**Directions**. In the data below, how many lines contain the word "advanced"? Answer with the number alone.

--- The input Enclosed Below ---

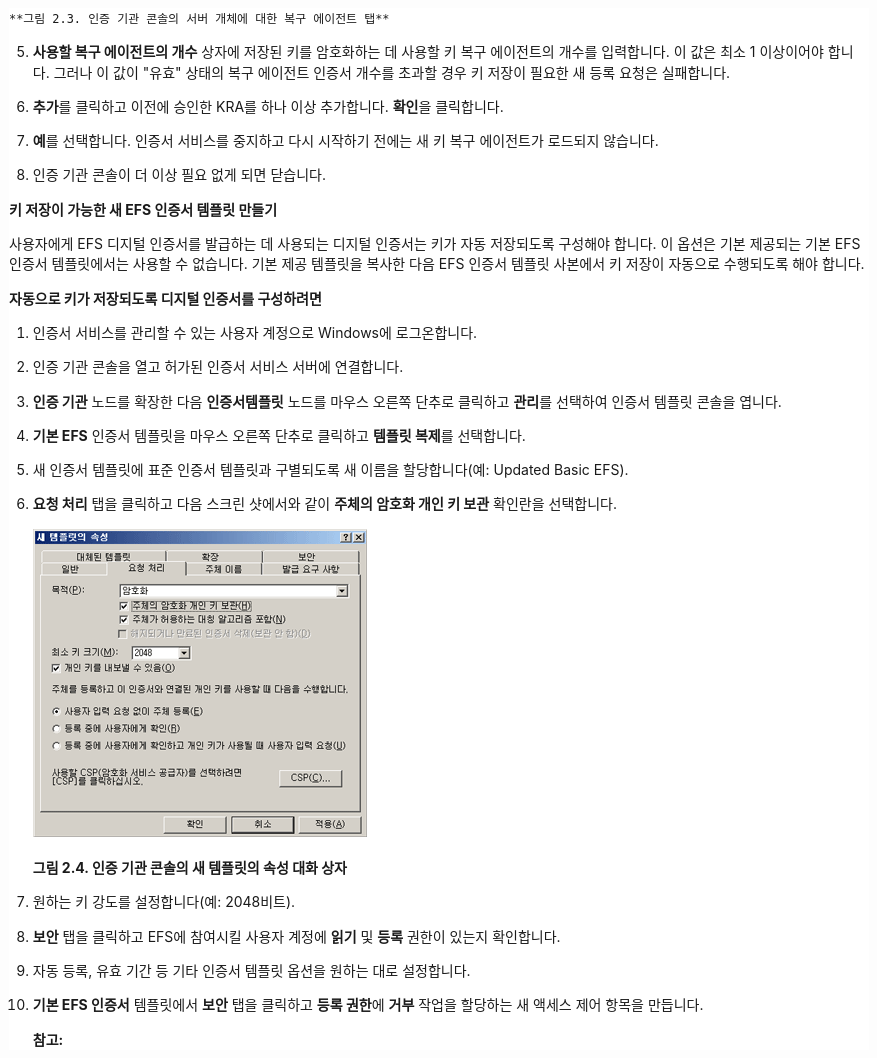     **그림 2.3. 인증 기관 콘솔의 서버 개체에 대한 복구 에이전트 탭**
  
5.  **사용할 복구 에이전트의 개수** 상자에 저장된 키를 암호화하는 데 사용할 키 복구 에이전트의 개수를 입력합니다. 이 값은 최소 1 이상이어야 합니다. 그러나 이 값이 "유효" 상태의 복구 에이전트 인증서 개수를 초과할 경우 키 저장이 필요한 새 등록 요청은 실패합니다.
  
6.  **추가**를 클릭하고 이전에 승인한 KRA를 하나 이상 추가합니다. **확인**을 클릭합니다.
  
7.  **예**를 선택합니다. 인증서 서비스를 중지하고 다시 시작하기 전에는 새 키 복구 에이전트가 로드되지 않습니다.
  
8.  인증 기관 콘솔이 더 이상 필요 없게 되면 닫습니다.
  
**키 저장이 가능한 새 EFS 인증서 템플릿 만들기**
  
사용자에게 EFS 디지털 인증서를 발급하는 데 사용되는 디지털 인증서는 키가 자동 저장되도록 구성해야 합니다. 이 옵션은 기본 제공되는 기본 EFS 인증서 템플릿에서는 사용할 수 없습니다. 기본 제공 템플릿을 복사한 다음 EFS 인증서 템플릿 사본에서 키 저장이 자동으로 수행되도록 해야 합니다.
  
**자동으로 키가 저장되도록 디지털 인증서를 구성하려면**
  
1.  인증서 서비스를 관리할 수 있는 사용자 계정으로 Windows에 로그온합니다.
  
2.  인증 기관 콘솔을 열고 허가된 인증서 서비스 서버에 연결합니다.
  
3.  **인증 기관** 노드를 확장한 다음 **인증서템플릿** 노드를 마우스 오른쪽 단추로 클릭하고 **관리**를 선택하여 인증서 템플릿 콘솔을 엽니다.
  
4.  **기본 EFS** 인증서 템플릿을 마우스 오른쪽 단추로 클릭하고 **템플릿 복제**를 선택합니다.
  
5.  새 인증서 템플릿에 표준 인증서 템플릿과 구별되도록 새 이름을 할당합니다(예: Updated Basic EFS).
  
6.  **요청 처리** 탭을 클릭하고 다음 스크린 샷에서와 같이 **주체의 암호화 개인 키 보관** 확인란을 선택합니다.
  
    ![](images/Cc162812.c10c48ea-8cdd-4057-8b41-760fa2df9665(ko-kr,TechNet.10).gif)
  
    **그림 2.4. 인증 기관 콘솔의 새 템플릿의 속성 대화 상자**
  
7.  원하는 키 강도를 설정합니다(예: 2048비트).
  
8.  **보안** 탭을 클릭하고 EFS에 참여시킬 사용자 계정에 **읽기** 및 **등록** 권한이 있는지 확인합니다.
  
9.  자동 등록, 유효 기간 등 기타 인증서 템플릿 옵션을 원하는 대로 설정합니다.
  
10. **기본 EFS 인증서** 템플릿에서 **보안** 탭을 클릭하고 **등록 권한**에 **거부** 작업을 할당하는 새 액세스 제어 항목을 만듭니다.
  
    **참고:**
  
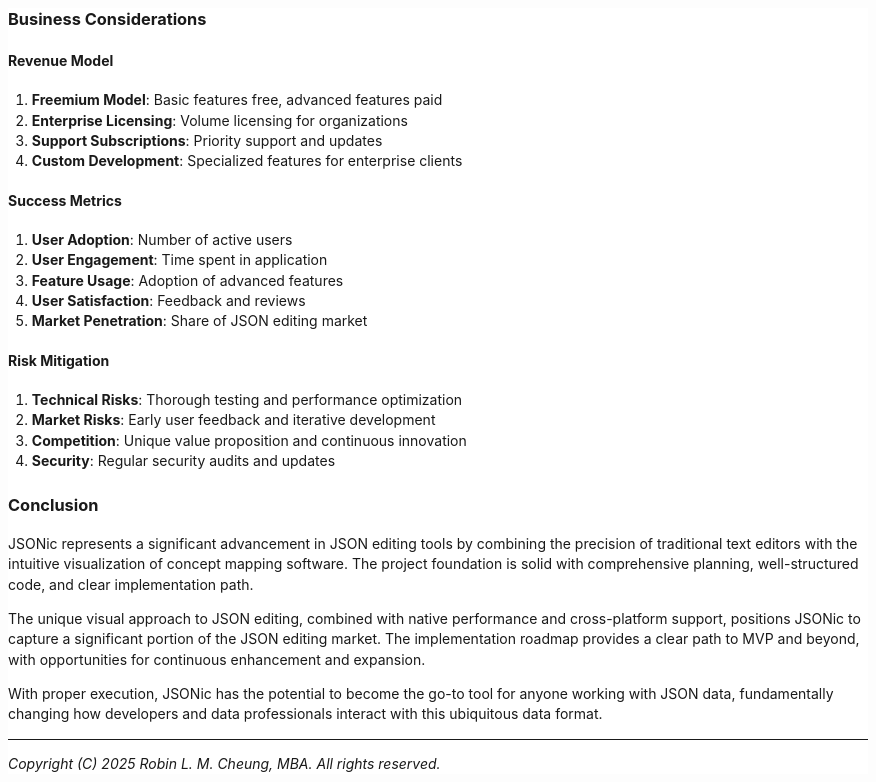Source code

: ### Business Considerations

#### Revenue Model
1. **Freemium Model**: Basic features free, advanced features paid
2. **Enterprise Licensing**: Volume licensing for organizations
3. **Support Subscriptions**: Priority support and updates
4. **Custom Development**: Specialized features for enterprise clients

#### Success Metrics
1. **User Adoption**: Number of active users
2. **User Engagement**: Time spent in application
3. **Feature Usage**: Adoption of advanced features
4. **User Satisfaction**: Feedback and reviews
5. **Market Penetration**: Share of JSON editing market

#### Risk Mitigation
1. **Technical Risks**: Thorough testing and performance optimization
2. **Market Risks**: Early user feedback and iterative development
3. **Competition**: Unique value proposition and continuous innovation
4. **Security**: Regular security audits and updates

### Conclusion

JSONic represents a significant advancement in JSON editing tools by combining the precision of traditional text editors with the intuitive visualization of concept mapping software. The project foundation is solid with comprehensive planning, well-structured code, and clear implementation path.

The unique visual approach to JSON editing, combined with native performance and cross-platform support, positions JSONic to capture a significant portion of the JSON editing market. The implementation roadmap provides a clear path to MVP and beyond, with opportunities for continuous enhancement and expansion.

With proper execution, JSONic has the potential to become the go-to tool for anyone working with JSON data, fundamentally changing how developers and data professionals interact with this ubiquitous data format.

---

*Copyright (C) 2025 Robin L. M. Cheung, MBA. All rights reserved.*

--- End of Enclosed The input ---

**Exercise answer**. 2